__Text section__:
★ ★ ★
The defect WAS involves a cytoskeletal glycoprotein present in lymphoid cells called “sialophorin (CD43)”. The WAS protein is required for assembly of actin filaments required for the formation of microvesicles and required for B, T and platelet function.
109
List 5 symptoms of WAS?
1- bleeding problems because of low platelet count, usually bloody diarrhea, may be the first symptom. 2- susceptibility to viral and bacterial infections, particularly of the RTI is increased. 3- the risk of developing cancers (such as lymphomas an cancers). 4- risk of autoimmune disorders (such as hemolytic anemia, IBS, and vasculitis). 5- life expectancy is shortened.
110
What is the treatment of WAS?
1- stem cell transplantation, necessary to preserve life. Without it, most die by age 15. 2- antibiotic are given continuously to prevent infections, and Ig is given to provide the missing Abs. 3- an antiviral drug (Acyclovir) is given to prevent viral infections. 4- platelet transfusions are given to relieve bleeding problems.
★ ★ ★
__Available data__:
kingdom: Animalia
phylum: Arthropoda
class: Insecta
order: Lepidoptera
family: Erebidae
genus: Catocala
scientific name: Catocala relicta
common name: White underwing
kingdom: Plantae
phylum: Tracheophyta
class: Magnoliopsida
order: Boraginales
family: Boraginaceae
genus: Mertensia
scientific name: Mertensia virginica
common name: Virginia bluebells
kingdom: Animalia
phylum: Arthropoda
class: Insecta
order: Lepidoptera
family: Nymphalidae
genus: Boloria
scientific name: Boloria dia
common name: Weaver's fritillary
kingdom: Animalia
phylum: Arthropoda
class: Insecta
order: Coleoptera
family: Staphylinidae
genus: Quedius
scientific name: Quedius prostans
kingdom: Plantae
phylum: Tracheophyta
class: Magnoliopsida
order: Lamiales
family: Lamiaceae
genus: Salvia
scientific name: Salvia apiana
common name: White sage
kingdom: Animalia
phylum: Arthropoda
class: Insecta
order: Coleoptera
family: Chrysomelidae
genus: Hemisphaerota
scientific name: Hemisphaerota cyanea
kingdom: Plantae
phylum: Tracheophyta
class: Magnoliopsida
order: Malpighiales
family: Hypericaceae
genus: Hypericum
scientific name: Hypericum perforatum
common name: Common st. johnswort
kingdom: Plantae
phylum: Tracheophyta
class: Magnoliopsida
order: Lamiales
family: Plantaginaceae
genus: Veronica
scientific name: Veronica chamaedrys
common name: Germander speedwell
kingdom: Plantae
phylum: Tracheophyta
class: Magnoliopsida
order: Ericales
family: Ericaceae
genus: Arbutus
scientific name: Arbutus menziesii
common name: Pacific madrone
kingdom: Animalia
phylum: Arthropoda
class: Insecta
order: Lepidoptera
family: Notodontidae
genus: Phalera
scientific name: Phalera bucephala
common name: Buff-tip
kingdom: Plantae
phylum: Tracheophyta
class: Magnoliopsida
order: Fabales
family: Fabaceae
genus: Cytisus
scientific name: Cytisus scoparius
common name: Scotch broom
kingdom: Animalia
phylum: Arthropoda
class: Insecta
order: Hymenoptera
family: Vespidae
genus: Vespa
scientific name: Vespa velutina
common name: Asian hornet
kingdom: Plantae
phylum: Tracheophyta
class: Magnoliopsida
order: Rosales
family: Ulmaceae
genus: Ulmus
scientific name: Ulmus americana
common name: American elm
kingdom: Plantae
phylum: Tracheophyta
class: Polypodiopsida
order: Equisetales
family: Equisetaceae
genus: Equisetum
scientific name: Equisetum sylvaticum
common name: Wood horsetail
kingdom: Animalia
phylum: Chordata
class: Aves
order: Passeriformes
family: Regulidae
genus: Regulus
★ ★ ★
__Tasks for this exercise__:
(a) According to the WAS passage, by what age do most patients die if they do not receive stem cell transplantation?
(b) Return the part of the WAS passage starting at "The defect WAS" and ending at "expectancy is shortened.".
The lines above come from a different source than the WAS passage.

__Solved problems__:
(a) Most die by age 15.

(b)
The defect WAS involves a cytoskeletal glycoprotein present in lymphoid cells called “sialophorin (CD43)”. The WAS protein is required for assembly of actin filaments required for the formation of microvesicles and required for B, T and platelet function.
109
List 5 symptoms of WAS?
1- bleeding problems because of low platelet count, usually bloody diarrhea, may be the first symptom. 2- susceptibility to viral and bacterial infections, particularly of the RTI is increased. 3- the risk of developing cancers (such as lymphomas an cancers). 4- risk of autoimmune disorders (such as hemolytic anemia, IBS, and vasculitis). 5- life expectancy is shortened.